If one goes in the finer details in the effects that this practise causes one can immediately grasp that in long term these effects destroys all the gains made in the short term. While this practise does not necessarily affect an individual in any major way in short term for him to realize any of the ill effects that this practise causes. Thus at the core of the problem is lack of awareness among farmers, mentality which gives precedence to lower costs than to increased labour with increased benefits. Thus it is necessary for the government to take stock of the situation and actively pursue policies to reduce this menace by educating farmers of its ill effects and also providing them with alternative methods to deal with the problem of residue.
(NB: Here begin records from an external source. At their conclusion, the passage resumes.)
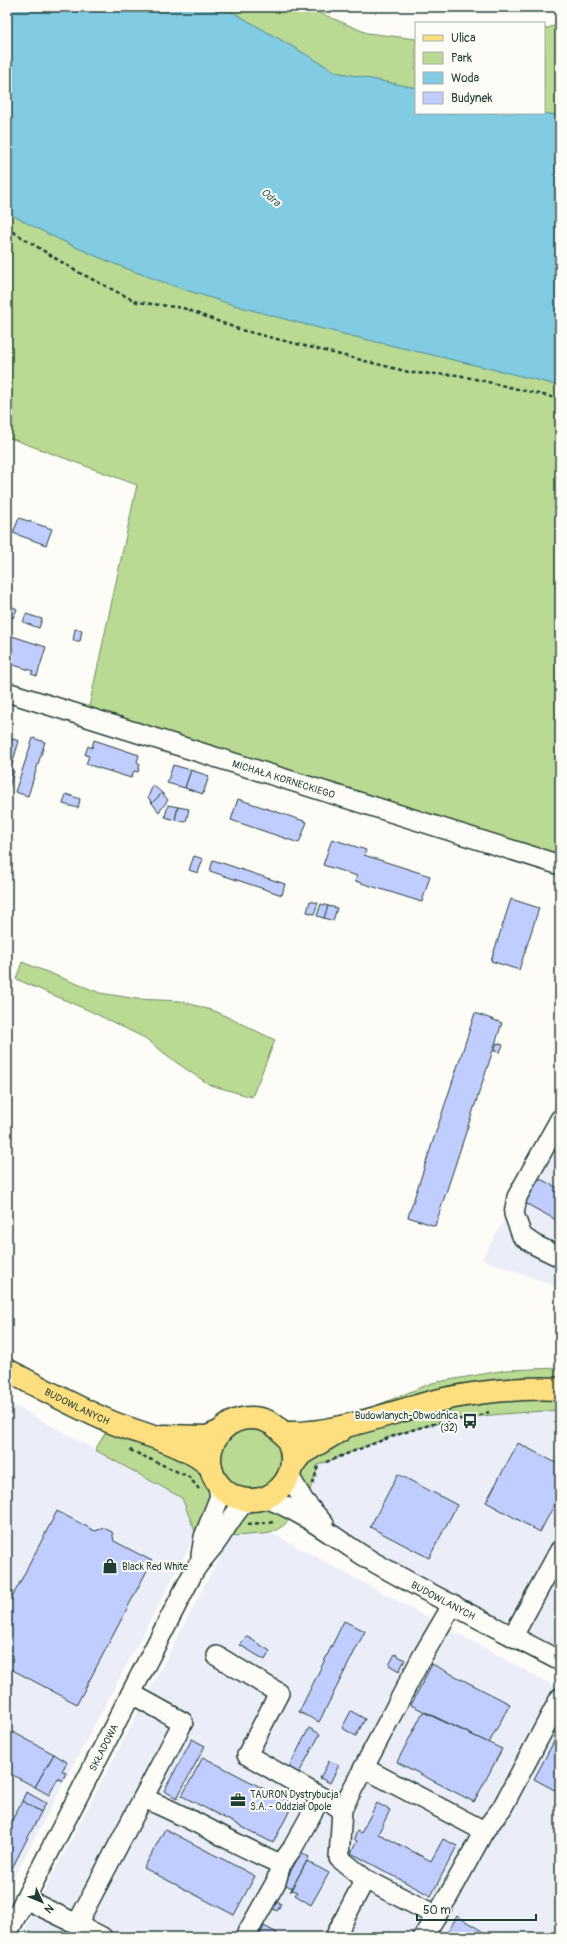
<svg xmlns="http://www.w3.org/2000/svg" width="567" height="1944" font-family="Pangolin,sans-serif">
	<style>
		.built { fill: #ebeef9 }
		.green { fill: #bada93; stroke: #6c8c64 }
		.water { fill: #81cce2; stroke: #5a939c }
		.building { fill: #c1cdff; stroke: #1f3d34 }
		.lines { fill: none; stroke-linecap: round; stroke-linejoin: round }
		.minor-casing { stroke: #1f3d34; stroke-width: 22 }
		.major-casing { stroke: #1f3d34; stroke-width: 25 }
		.path { stroke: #1f3d34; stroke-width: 2.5; stroke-dasharray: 4 3; stroke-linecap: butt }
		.minor { stroke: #fdfcf7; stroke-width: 19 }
		.major { stroke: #fddf80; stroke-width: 22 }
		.labels { text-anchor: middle; stroke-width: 4; stroke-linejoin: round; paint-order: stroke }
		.street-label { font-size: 10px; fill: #1f3d34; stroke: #fdfcf7 }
		.poi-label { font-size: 10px; fill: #1f3d34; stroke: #fdfcf7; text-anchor: start }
		.water-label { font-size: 11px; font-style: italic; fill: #386160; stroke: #fdfcf7 }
	</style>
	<rect width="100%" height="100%" fill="#fdfcf7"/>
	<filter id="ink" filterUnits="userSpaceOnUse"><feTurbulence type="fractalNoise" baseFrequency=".025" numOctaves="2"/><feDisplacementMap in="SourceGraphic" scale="8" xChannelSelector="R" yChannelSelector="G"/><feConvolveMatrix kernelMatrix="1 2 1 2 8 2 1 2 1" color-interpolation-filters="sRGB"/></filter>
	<g filter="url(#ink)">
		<g class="built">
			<path d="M560 1119V1288L482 1259Z"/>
			<path d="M7 1401 182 1498 196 1534 7 1890Z"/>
			<path d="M560 1410V1651L376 1564 304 1501 311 1490 318 1465 383 1439 438 1423 481 1416Z"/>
			<path d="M272 1533 560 1689V1937H20L230 1537Z"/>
		</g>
		<g class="green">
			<path d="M224 7H306L367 33 416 39V88L336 72Z"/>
			<path d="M560 24V116L544 113V29Z"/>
			<path d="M7 212C177 309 373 337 560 386V865L87 716 137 485 7 437Z"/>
			<path d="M22 962 100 993 137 999 181 1001 217 1012 275 1040 252 1097 210 1085 177 1063 145 1038 90 1011 16 979Z"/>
			<path d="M560 1368V1410C520 1413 479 1414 439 1423 397 1431 358 1450 318 1465 312 1492 298 1519 273 1532 268 1534 262 1534 257 1534 235 1537 218 1536 196 1534L182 1498 95 1450 112 1422C125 1426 138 1432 151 1434 157 1436 217 1433 221 1431 234 1424 235 1418 252 1418 265 1417 275 1424 284 1433L348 1417 432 1383 506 1370Z"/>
		</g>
		<path class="water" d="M7 7H224L336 72 416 88V113H544L560 116V386C373 337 177 309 7 212Z"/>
		<g class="building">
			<path d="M19 518 52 529 46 545 13 533Z"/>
			<path d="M11 606 17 609 13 618 7 616Z"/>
			<path d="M26 614 42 619 39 628 23 622Z"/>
			<path d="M75 629 82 630 80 641H73Z"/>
			<path d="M9 635 46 647 37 676 31 674 33 671 7 663V640Z"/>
			<path d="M7 737 19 741 10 771 7 770Z"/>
			<path d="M33 738 45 742 28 796 15 792Z"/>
			<path d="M94 740 139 755 137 762 140 764 138 772 134 771 131 778 86 764 89 756 85 755 88 746 92 748Z"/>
			<path d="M173 765 191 770 185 788 167 783Z"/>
			<path d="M9 770 14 771 7 794V776Z"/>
			<path d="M191 770 209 776 203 794 185 788Z"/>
			<path d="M153 785 162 793 152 803 148 797Z"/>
			<path d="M162 793 168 800 159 812 152 803Z"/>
			<path d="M66 794 80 799 78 808 63 804Z"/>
			<path d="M238 799 307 822 299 843 231 820Z"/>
			<path d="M168 805 178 807 175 820 165 817Z"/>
			<path d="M178 807 189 809 186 822 175 820Z"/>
			<path d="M332 839 366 850 364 855 430 876 422 902 355 881 357 876 323 865Z"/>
			<path d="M194 856 203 859 198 873 189 870Z"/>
			<path d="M213 860 285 884 282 895 210 871Z"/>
			<path d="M511 899 539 908 519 970 491 961Z"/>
			<path d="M310 901 318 903 314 914 307 912Z"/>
			<path d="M321 904 328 906 324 918 317 916Z"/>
			<path d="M328 906 337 908 333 921 324 918Z"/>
			<path d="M475 1013 502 1023 435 1226 408 1217Z"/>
			<path d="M497 1043 503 1045 500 1052 494 1051Z"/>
			<path d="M538 1178 560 1189V1222L525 1203Z"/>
			<path d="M518 1443 560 1465V1494L540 1532 486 1502Z"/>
			<path d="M398 1474 457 1505 429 1558 370 1527Z"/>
			<path d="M57 1511 95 1531 104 1528 112 1532 114 1541 152 1561 77 1704 7 1667V1607Z"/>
			<path d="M344 1621 365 1631 319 1722 299 1712Z"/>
			<path d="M246 1636 270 1651 265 1660 240 1645Z"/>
			<path d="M395 1654 405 1660 399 1671 389 1665Z"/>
			<path d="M432 1664 510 1704 489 1743 411 1705Z"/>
			<path d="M351 1711 365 1719 356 1736 342 1728Z"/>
			<path d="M423 1712 502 1749 474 1802 397 1762Z"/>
			<path d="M309 1728 320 1734 299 1773 289 1767Z"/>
			<path d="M7 1729 54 1754 35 1787 7 1772Z"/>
			<path d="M560 1730V1793L534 1779Z"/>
			<path d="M192 1739 205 1746 177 1798 164 1791Z"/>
			<path d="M54 1754 67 1762 62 1771 66 1773 62 1781 58 1778 49 1795 35 1787Z"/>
			<path d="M203 1757 293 1804 273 1843 182 1796Z"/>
			<path d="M329 1761 339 1765 330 1783 320 1778Z"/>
			<path d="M26 1792 46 1803 41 1812 22 1801Z"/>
			<path d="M22 1801 41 1812 7 1878V1830Z"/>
			<path d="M377 1803 390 1810 378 1834 383 1836 431 1861 443 1839 457 1846 431 1896 351 1853 357 1841 354 1839 357 1831 361 1833Z"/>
			<path d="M165 1829 255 1876 234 1915 144 1868Z"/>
			<path d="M301 1852 309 1857 292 1888 284 1884Z"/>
			<path d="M307 1861 329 1873 311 1905 295 1895 297 1892 292 1890 290 1892Z"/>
			<path d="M275 1901 281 1904 277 1911 271 1908Z"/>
			<path d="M457 1916 482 1931 478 1937H445Z"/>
			<path d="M264 1926 277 1933 274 1937H259Z"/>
		</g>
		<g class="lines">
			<g class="minor-casing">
				<g id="minor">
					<path id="s1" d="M7 692 560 865"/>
					<path d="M560 1119 517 1197 514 1214 522 1236 535 1245 560 1257"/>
					<path d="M289 1476 304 1501 324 1524"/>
					<path id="s2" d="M265 1498C306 1512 340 1543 377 1564 437 1598 499 1629 560 1661"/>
					<path d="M201 1555 204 1537 220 1496 217 1483"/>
					<path d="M513 1636 560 1550"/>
					<path d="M217 1656 279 1693 247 1755 321 1797"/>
					<path d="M364 1768 484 1831 449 1895 423 1937"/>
					<path d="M143 1798C191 1817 234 1845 281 1864L292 1849 321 1797 342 1809"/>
					<path d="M484 1831 502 1808 560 1698"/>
					<path d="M25 1899 77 1924"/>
					<path d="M435 1915 365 1879 339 1858 342 1809 422 1657 453 1604"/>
					<path id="s3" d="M7 1934 194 1571C200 1561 208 1553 215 1544 226 1529 233 1513 247 1500"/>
					<path d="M102 1937 77 1924 183 1722 132 1694"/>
					<path d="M245 1937 276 1882 281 1864"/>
					<path d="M335 1937 365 1879"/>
				</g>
			</g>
			<g class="major-casing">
				<g id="major">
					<path id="s4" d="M7 1370C41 1388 75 1407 111 1422 143 1435 185 1443 211 1467"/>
					<circle cx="251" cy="1459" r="41"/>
					<path d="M284 1433C335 1435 387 1413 436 1401 472 1392 523 1387 560 1389"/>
					<path d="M163 1436 207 1437 221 1431"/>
					<path d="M292 1466 301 1454 341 1430"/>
				</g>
			</g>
			<g class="path">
				<path d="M7 228 76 271 137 302 183 308 241 330 413 373 458 375 560 399"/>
				<path d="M130 1450 189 1477 199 1489"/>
				<path d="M326 1462C363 1448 399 1432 438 1423 455 1419 473 1419 489 1412"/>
				<path d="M313 1484 318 1466"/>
				<path d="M248 1524 275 1522"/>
			</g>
			<use href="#minor" class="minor"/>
			<use href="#major" class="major"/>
		</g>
	</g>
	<defs>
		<g id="bus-bare" transform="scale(1.2)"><path d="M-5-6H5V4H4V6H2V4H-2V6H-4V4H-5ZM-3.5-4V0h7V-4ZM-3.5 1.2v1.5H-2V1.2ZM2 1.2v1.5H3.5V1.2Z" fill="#1f3d34" stroke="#fdfcf7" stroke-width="2.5" paint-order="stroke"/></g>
		<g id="shop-bare" transform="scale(1.2)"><path d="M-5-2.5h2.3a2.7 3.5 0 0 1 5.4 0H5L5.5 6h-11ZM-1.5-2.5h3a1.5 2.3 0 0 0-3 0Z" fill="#1f3d34" stroke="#fdfcf7" stroke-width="2.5" paint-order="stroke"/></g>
		<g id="office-bare" transform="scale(1.2)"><path d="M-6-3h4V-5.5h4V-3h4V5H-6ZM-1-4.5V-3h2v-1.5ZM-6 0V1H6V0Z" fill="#1f3d34" stroke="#fdfcf7" stroke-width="2.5" paint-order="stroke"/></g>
	</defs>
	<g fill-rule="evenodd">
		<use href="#bus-bare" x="470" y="1421"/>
		<use href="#shop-bare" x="110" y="1566"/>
		<use href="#office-bare" x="238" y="1800"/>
	</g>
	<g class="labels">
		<g class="street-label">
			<text dy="4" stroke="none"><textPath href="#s1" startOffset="290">MICHAŁA KORNECKIEGO</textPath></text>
			<text dy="4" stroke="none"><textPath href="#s4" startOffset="79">BUDOWLANYCH</textPath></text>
			<text dy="4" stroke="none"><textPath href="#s2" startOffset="206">BUDOWLANYCH</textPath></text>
			<text dy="4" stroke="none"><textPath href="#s3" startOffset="210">SKŁADOWA</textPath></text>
		</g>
		<g class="poi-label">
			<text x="458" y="1419" text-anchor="end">Budowlanych-Obwodnica<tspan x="458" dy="12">(32)</tspan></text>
			<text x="122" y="1570">Black Red White</text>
			<text x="250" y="1798">TAURON Dystrybucja<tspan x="250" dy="12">S.A. - Oddział Opole</tspan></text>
		</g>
		<g class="water-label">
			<text transform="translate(271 197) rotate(39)" y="4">Odra</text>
		</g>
	</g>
	<rect width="567" height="1944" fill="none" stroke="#fdfcf7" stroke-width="24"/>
	<rect x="12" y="12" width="543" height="1920" fill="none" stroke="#1f3d34" stroke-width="1.5" filter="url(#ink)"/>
	<rect x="415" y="22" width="130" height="92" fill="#fdfcf7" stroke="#a4b0a9"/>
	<rect x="423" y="35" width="20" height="6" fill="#fddf80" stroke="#a4b0a9"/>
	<text x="451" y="42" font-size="12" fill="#1f3d34">Ulica</text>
	<rect x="423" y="52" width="20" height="12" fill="#bada93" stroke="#a4b0a9"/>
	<text x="451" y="62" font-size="12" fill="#1f3d34">Park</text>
	<rect x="423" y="72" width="20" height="12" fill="#81cce2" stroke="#a4b0a9"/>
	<text x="451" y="82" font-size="12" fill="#1f3d34">Woda</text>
	<rect x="423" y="92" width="20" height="12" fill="#c1cdff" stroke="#a4b0a9"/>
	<text x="451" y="102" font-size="12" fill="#1f3d34">Budynek</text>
	<g transform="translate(42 1902) rotate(134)" stroke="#fdfcf7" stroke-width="3" paint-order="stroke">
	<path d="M0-3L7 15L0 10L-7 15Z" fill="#1f3d34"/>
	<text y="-6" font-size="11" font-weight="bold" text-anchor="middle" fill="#1f3d34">N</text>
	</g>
	<path d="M417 1914v6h119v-6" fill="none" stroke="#1f3d34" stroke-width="2"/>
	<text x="423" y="1914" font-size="12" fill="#1f3d34" stroke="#fdfcf7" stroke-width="3" paint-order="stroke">50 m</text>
</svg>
There are various steps that can be taken in order to prevent this process from continuing. Following are some of the methods that can be employed by the government:

  1. Farmers burn the residue because for them the stalks are useless and hence it would be beneficial for them to burn them and make it support the next crop. So the first step that should be taken is to use these stalks in things which would make them more valuable than a manure. One of the possible usage can be in Biogas production. This will not only increase the biogas production of the country but will also be beneficial in improving the local economy. It will also benefit farmers by providing them with manure which is the spent fuel of the biogas plants.
  2. As already mentioned earlier that the combine harvester has increased the problem of the residue by leaving behind longer stalks. Hence to counter this investment in new machinery should be made. One of the possible solution to this problem is the happy seeder which cuts and lifts the rice straw, sows the wheat seed, and deposits the straw as a mulch. This not only improves the fertility and moisture content of the soil but can also decrease the weed growth in the field.
Happy Seeder

Conclusion :

While there are various ill effects of this practise in the long run but in the short run this practise is beneficial for the farmers and thus to make them leave this practise we need to give them better options to use the stalks. A collective effort is required where the government and farmers work hand in hand to not only address the issues of the farmers in the short run but also to work on solutions that take into account all the ill effects that burning causes in the long run over a wider scale. It is important that the industry also comes forward to provide better technological solutions to make use of the left stalk so that they can also have a market value. Campaigns should be launched in order to educate the farmers over these matters and how it affects in them over a period of 5-10 years. We need a second Green Revolution in the country to not only improve the crop yield in the country but also to address various practises that affect the environment. Today a futuristic approach is important in planning and like any other industry farming should also be considered as an industry which is need of upgradation to address all of the issues that limit its growth.